Master of Science in Data Analytics for Sport
| Program start date | Application deadline |
| 2025-09-01 | - |
Program Overview
Data Analytics for Sport
Overview
The MSc in Data Analytics for Sport is an advanced programme designed to equip students with the skills and knowledge to analyze and interpret complex data from within the sports industry. This interdisciplinary field combines principles of data science, statistics, and sports science to provide insights that can enhance athletic performance, optimize team strategies, and improve overall organizational efficiency.
Programme Details
TU Code
TU422
NFQ Level
Level 9
Award Type
Major
Award
Master of Science
ECTS Credits
90
Duration
1 Year
Course Type
Postgraduate
Mode of Study
Full Time
Method of Delivery
On-Campus
Commencement Date
September 2025
Location
Grangegorman
Fees
€8,500 Total Fee (EU), €21,750 Total Fee (Non-EU)
Programme Description
The programme covers a range of topics including predictive modeling, machine learning, data visualization, and performance analytics. Students will learn to collect, process, and analyze large datasets using cutting-edge tools and techniques. Practical applications are a key component of the programme, with hands-on projects and collaborations with sports organizations providing real-world experience in applying data analytics to solve practical problems.
Minimum Entry Requirements
- An honours degree at the level of Upper Second Class Honours (2.1) in the area of Computing, Science, Engineering, Mathematics, or related areas with an appropriate numerate component.
- Students with an honours degree at the level of Lower Second Class Honours (2.2) with appropriate work experience may be considered for admission to the programme.
- Other applicants who do not meet these accredited learning criteria but who have substantial experience in the relevant field may be considered through a Recognition of Prior Learning process, in line with University policy.
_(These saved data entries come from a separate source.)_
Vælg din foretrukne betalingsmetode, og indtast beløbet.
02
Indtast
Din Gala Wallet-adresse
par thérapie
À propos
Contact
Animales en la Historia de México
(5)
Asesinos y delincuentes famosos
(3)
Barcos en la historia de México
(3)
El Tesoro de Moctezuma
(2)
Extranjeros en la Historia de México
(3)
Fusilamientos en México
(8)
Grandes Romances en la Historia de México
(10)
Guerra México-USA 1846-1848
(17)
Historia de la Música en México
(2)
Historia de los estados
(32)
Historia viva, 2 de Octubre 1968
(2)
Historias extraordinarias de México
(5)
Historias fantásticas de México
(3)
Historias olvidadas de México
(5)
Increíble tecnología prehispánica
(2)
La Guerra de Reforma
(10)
- English language proficiency at the level of IELTS (Academic Version) English 6.5 overall (or equivalent) with nothing less than 6 in each component.
Course Content
- Fundamentals of Analytics
- Statistics for Analytics
- Data Mining
- Digital Transformation in Sport Ecosystems
- Sport Intelligence Platforms
- Data Analytics Research Project Preparation 1
- Data Analytics Research Project Preparation 2
- Data Analytics Research Project
Conversion Pathway
- Programming for Analytics
- Data Exploration
Computing Background
- Advanced Analytics Programming
Elective Modules
- Machine Learning
- Programming for Big Data
- Deep Learning
- Digital Ethics
Schedule
Teaching takes place from Monday to Friday. As a twelve-month programme, classes will commence in early September with the programme running until the end of August. Classes take place weekly throughout the semester and in blocks between semesters. Students will finish their Data Analytics Research Project over the summer period.